Data supplied Block Start

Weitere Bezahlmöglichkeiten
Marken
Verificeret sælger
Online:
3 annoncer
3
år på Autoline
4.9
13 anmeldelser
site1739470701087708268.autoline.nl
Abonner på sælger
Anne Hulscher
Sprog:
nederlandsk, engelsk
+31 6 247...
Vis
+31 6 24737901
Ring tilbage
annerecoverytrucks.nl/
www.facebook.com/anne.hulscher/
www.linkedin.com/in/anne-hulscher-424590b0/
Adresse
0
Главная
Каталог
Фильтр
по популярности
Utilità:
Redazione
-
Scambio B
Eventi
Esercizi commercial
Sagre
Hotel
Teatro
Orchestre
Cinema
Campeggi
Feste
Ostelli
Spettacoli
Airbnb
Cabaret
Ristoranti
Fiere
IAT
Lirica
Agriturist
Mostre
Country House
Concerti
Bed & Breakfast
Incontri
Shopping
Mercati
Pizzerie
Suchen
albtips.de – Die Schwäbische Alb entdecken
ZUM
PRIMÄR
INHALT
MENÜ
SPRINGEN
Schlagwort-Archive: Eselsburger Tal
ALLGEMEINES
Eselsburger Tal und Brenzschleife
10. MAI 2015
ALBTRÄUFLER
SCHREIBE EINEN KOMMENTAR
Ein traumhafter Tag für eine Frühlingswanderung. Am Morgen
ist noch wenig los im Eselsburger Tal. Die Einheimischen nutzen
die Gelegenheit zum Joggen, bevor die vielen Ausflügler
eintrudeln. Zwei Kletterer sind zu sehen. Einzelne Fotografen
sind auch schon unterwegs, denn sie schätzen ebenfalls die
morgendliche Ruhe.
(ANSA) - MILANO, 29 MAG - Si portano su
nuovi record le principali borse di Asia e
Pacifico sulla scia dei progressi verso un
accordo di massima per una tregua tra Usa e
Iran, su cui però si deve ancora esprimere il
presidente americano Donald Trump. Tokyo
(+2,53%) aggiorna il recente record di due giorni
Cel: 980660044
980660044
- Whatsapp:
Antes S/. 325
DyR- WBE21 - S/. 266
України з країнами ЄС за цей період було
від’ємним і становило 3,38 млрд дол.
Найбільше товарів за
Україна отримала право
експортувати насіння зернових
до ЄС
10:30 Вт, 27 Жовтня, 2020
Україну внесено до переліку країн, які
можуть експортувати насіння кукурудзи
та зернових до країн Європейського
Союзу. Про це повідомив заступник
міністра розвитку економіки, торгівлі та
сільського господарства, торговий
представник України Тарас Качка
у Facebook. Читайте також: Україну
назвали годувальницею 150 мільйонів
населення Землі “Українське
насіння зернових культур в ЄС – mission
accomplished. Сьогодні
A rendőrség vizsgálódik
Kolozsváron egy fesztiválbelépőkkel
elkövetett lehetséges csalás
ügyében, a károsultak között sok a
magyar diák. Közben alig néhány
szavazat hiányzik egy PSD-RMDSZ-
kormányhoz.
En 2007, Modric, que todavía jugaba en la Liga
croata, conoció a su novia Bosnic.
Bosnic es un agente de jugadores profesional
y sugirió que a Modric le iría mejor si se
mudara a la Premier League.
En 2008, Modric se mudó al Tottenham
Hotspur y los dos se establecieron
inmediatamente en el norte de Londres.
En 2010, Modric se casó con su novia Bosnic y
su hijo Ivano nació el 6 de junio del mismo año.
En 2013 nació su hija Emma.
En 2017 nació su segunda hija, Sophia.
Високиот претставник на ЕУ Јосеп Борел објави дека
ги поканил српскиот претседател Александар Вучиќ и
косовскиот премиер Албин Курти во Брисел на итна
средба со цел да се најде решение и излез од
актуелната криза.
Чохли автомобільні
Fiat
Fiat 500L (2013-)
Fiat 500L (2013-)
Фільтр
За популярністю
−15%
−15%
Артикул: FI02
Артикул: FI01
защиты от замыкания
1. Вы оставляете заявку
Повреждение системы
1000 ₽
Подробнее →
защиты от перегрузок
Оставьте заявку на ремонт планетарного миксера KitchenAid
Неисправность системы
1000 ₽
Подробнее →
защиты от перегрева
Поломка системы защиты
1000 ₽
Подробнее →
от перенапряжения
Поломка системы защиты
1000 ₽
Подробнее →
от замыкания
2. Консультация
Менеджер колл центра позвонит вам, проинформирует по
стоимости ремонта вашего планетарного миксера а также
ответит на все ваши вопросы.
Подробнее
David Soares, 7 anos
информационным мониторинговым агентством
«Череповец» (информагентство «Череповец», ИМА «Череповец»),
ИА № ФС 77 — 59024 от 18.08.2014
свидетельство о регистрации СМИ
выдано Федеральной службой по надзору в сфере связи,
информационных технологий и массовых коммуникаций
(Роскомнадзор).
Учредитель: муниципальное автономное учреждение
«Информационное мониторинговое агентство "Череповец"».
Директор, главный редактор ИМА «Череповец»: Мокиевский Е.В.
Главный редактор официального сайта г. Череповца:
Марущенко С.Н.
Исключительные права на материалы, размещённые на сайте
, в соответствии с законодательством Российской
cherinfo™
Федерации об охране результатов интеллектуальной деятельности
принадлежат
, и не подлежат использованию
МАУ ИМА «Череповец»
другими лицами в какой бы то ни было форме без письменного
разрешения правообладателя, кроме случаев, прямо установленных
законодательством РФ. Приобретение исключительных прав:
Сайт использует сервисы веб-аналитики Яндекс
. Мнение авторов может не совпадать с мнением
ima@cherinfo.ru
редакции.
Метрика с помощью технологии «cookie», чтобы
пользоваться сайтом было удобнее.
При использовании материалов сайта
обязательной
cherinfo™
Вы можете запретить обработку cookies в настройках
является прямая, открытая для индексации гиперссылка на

Data supplied Block End

◆ Exercise description
From the records above, extract every entry exactly as given.

◆ Exercise response
Weitere Bezahlmöglichkeiten
Marken
Verificeret sælger
Online:
3 annoncer
3
år på Autoline
4.9
13 anmeldelser
site1739470701087708268.autoline.nl
Abonner på sælger
Anne Hulscher
Sprog:
nederlandsk, engelsk
+31 6 247...
Vis
+31 6 24737901
Ring tilbage
annerecoverytrucks.nl/
www.facebook.com/anne.hulscher/
www.linkedin.com/in/anne-hulscher-424590b0/
Adresse
0
Главная
Каталог
Фильтр
по популярности
Utilità:
Redazione
-
Scambio B
Eventi
Esercizi commercial
Sagre
Hotel
Teatro
Orchestre
Cinema
Campeggi
Feste
Ostelli
Spettacoli
Airbnb
Cabaret
Ristoranti
Fiere
IAT
Lirica
Agriturist
Mostre
Country House
Concerti
Bed & Breakfast
Incontri
Shopping
Mercati
Pizzerie
Suchen
albtips.de – Die Schwäbische Alb entdecken
ZUM
PRIMÄR
INHALT
MENÜ
SPRINGEN
Schlagwort-Archive: Eselsburger Tal
ALLGEMEINES
Eselsburger Tal und Brenzschleife
10. MAI 2015
ALBTRÄUFLER
SCHREIBE EINEN KOMMENTAR
Ein traumhafter Tag für eine Frühlingswanderung. Am Morgen
ist noch wenig los im Eselsburger Tal. Die Einheimischen nutzen
die Gelegenheit zum Joggen, bevor die vielen Ausflügler
eintrudeln. Zwei Kletterer sind zu sehen. Einzelne Fotografen
sind auch schon unterwegs, denn sie schätzen ebenfalls die
morgendliche Ruhe.
(ANSA) - MILANO, 29 MAG - Si portano su
nuovi record le principali borse di Asia e
Pacifico sulla scia dei progressi verso un
accordo di massima per una tregua tra Usa e
Iran, su cui però si deve ancora esprimere il
presidente americano Donald Trump. Tokyo
(+2,53%) aggiorna il recente record di due giorni
Cel: 980660044
980660044
- Whatsapp:
Antes S/. 325
DyR- WBE21 - S/. 266
України з країнами ЄС за цей період було
від’ємним і становило 3,38 млрд дол.
Найбільше товарів за
Україна отримала право
експортувати насіння зернових
до ЄС
10:30 Вт, 27 Жовтня, 2020
Україну внесено до переліку країн, які
можуть експортувати насіння кукурудзи
та зернових до країн Європейського
Союзу. Про це повідомив заступник
міністра розвитку економіки, торгівлі та
сільського господарства, торговий
представник України Тарас Качка
у Facebook. Читайте також: Україну
назвали годувальницею 150 мільйонів
населення Землі “Українське
насіння зернових культур в ЄС – mission
accomplished. Сьогодні
A rendőrség vizsgálódik
Kolozsváron egy fesztiválbelépőkkel
elkövetett lehetséges csalás
ügyében, a károsultak között sok a
magyar diák. Közben alig néhány
szavazat hiányzik egy PSD-RMDSZ-
kormányhoz.
En 2007, Modric, que todavía jugaba en la Liga
croata, conoció a su novia Bosnic.
Bosnic es un agente de jugadores profesional
y sugirió que a Modric le iría mejor si se
mudara a la Premier League.
En 2008, Modric se mudó al Tottenham
Hotspur y los dos se establecieron
inmediatamente en el norte de Londres.
En 2010, Modric se casó con su novia Bosnic y
su hijo Ivano nació el 6 de junio del mismo año.
En 2013 nació su hija Emma.
En 2017 nació su segunda hija, Sophia.
Високиот претставник на ЕУ Јосеп Борел објави дека
ги поканил српскиот претседател Александар Вучиќ и
косовскиот премиер Албин Курти во Брисел на итна
средба со цел да се најде решение и излез од
актуелната криза.
Чохли автомобільні
Fiat
Fiat 500L (2013-)
Fiat 500L (2013-)
Фільтр
За популярністю
−15%
−15%
Артикул: FI02
Артикул: FI01
защиты от замыкания
1. Вы оставляете заявку
Повреждение системы
1000 ₽
Подробнее →
защиты от перегрузок
Оставьте заявку на ремонт планетарного миксера KitchenAid
Неисправность системы
1000 ₽
Подробнее →
защиты от перегрева
Поломка системы защиты
1000 ₽
Подробнее →
от перенапряжения
Поломка системы защиты
1000 ₽
Подробнее →
от замыкания
2. Консультация
Менеджер колл центра позвонит вам, проинформирует по
стоимости ремонта вашего планетарного миксера а также
ответит на все ваши вопросы.
Подробнее
David Soares, 7 anos
информационным мониторинговым агентством
«Череповец» (информагентство «Череповец», ИМА «Череповец»),
ИА № ФС 77 — 59024 от 18.08.2014
свидетельство о регистрации СМИ
выдано Федеральной службой по надзору в сфере связи,
информационных технологий и массовых коммуникаций
(Роскомнадзор).
Учредитель: муниципальное автономное учреждение
«Информационное мониторинговое агентство "Череповец"».
Директор, главный редактор ИМА «Череповец»: Мокиевский Е.В.
Главный редактор официального сайта г. Череповца:
Марущенко С.Н.
Исключительные права на материалы, размещённые на сайте
, в соответствии с законодательством Российской
cherinfo™
Федерации об охране результатов интеллектуальной деятельности
принадлежат
, и не подлежат использованию
МАУ ИМА «Череповец»
другими лицами в какой бы то ни было форме без письменного
разрешения правообладателя, кроме случаев, прямо установленных
законодательством РФ. Приобретение исключительных прав:
Сайт использует сервисы веб-аналитики Яндекс
. Мнение авторов может не совпадать с мнением
ima@cherinfo.ru
редакции.
Метрика с помощью технологии «cookie», чтобы
пользоваться сайтом было удобнее.
При использовании материалов сайта
обязательной
cherinfo™
Вы можете запретить обработку cookies в настройках
является прямая, открытая для индексации гиперссылка на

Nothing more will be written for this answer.